Smoke Your Brisket Slowly

Brisket needs to burn low and slow. It can take 8 - 12 hours to properly develop a juicy, caramelized bark on your smoked brisket. At 250F degrees, a quality electric smoker can get the job done in about 4-5 hours.

Keeping a constant internal temperature of 250F, try to avoid excessive smoking. When the internal temperature of your brisket reaches between 150F – 165F, your brisket is almost ready!

Wrap Your Brisket in Foil to Soak in the Juices, Cool the Meat&Stabilize Flavors

For the final step, let your brisket sit on the grill in FOIL for about 1- 2hrs at a reduced temperature of 175 – 200F. Then, remove and wrap in foil to cool for another hour or so, and – voila! Brisket fit for a king!

Is Brisket Healthy?

There are actually 8 kinds of primal cuts for beef. The brisket is the breast, where the meat is fattier and thicker. Despite having more fat than other cuts, you’ll be relieved to know health experts consider it the good kind of fat.
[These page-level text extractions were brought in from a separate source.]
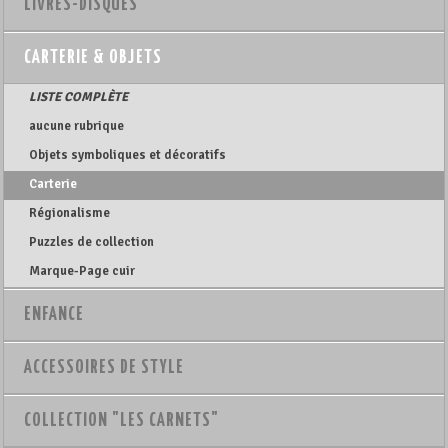
LIVRES-DISQUES
CARTERIE & OBJETS
LISTE COMPLÈTE
aucune rubrique
Objets symboliques et décoratifs
Carterie
Régionalisme
Puzzles de collection
Marque-Page cuir
ENFANCE
ACCESSOIRES DE STYLE
COLLECTION "LES CARNETS"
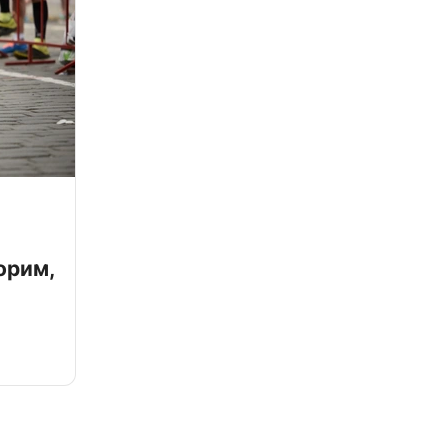
орим,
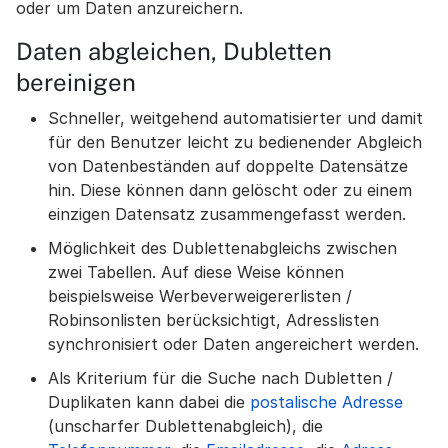
oder um Daten anzureichern.
Daten abgleichen, Dubletten
bereinigen
Schneller, weitgehend automatisierter und damit
für den Benutzer leicht zu bedienender Abgleich
von Datenbeständen auf doppelte Datensätze
hin. Diese können dann gelöscht oder zu einem
einzigen Datensatz zusammengefasst werden.
Möglichkeit des Dublettenabgleichs zwischen
zwei Tabellen. Auf diese Weise können
beispielsweise Werbeverweigererlisten /
Robinsonlisten berücksichtigt, Adresslisten
synchronisiert oder Daten angereichert werden.
Als Kriterium für die Suche nach Dubletten /
Duplikaten kann dabei die
postalische Adresse
(unscharfer Dublettenabgleich), die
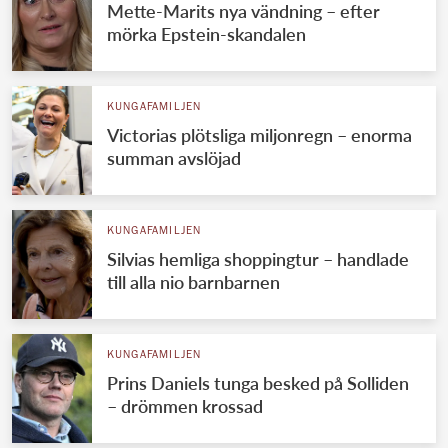
Mette-Marits nya vändning – efter
mörka Epstein-skandalen
KUNGAFAMILJEN
Victorias plötsliga miljonregn – enorma
summan avslöjad
KUNGAFAMILJEN
Silvias hemliga shoppingtur – handlade
till alla nio barnbarnen
KUNGAFAMILJEN
Prins Daniels tunga besked på Solliden
– drömmen krossad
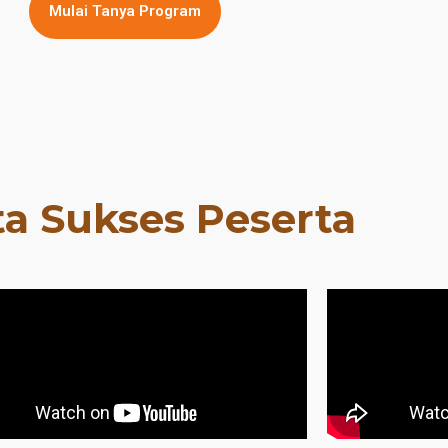
Mulai Tanya Program
ta Sukses Peserta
Brisket cuts are high in oleic acid, a kind of cholesterol that actually lowers LDL (bad cholesterol and reduces the risk of heart disease. Grilled low and slow over a blue fire, the oleic acid-rich fat breaks down, releasing the marinated meat’s savory juices and rich flavor.

Of course, if you are on a low-cholesterol diet you’ll want to watch your portions.  Check out our tips for enjoying a healthy brisket meal this summer!

Healthy Brisket Serving Tips:

  • Do you really need that third helping just because it’s the July 4th weekend? Reward your hard work at weight loss by staying on track even when you’re having fun. Eat moderate portion sizes and drink lots of water instead of extra portions.
  • Switch it up with whole wheat rather than calorie-laden white bread typically used in brisket sandwiches.
  • Are you eating the meat or the condiments? Resist the urge to lather your meat in BBQ sauce and salt, particularly if you’re watching your weight or salt intake.
  • Round out your brisket with lighter sides: try fresh vegetables and salads instead potato salad
  • Alcohol adds calories

It’s always a good idea to review the USDA’s Dietary Guidelines, which establish healthy food and nutrition standards for all Americans.

Happy barbequing everyone!

Penelope Torres

She is a health blogger that knows exactly what readers expect from her writings on nutrition, health and wellness. She inspires them to act and educate them on nutrition and healthy living using real and scientifically-based facts that support her ideas.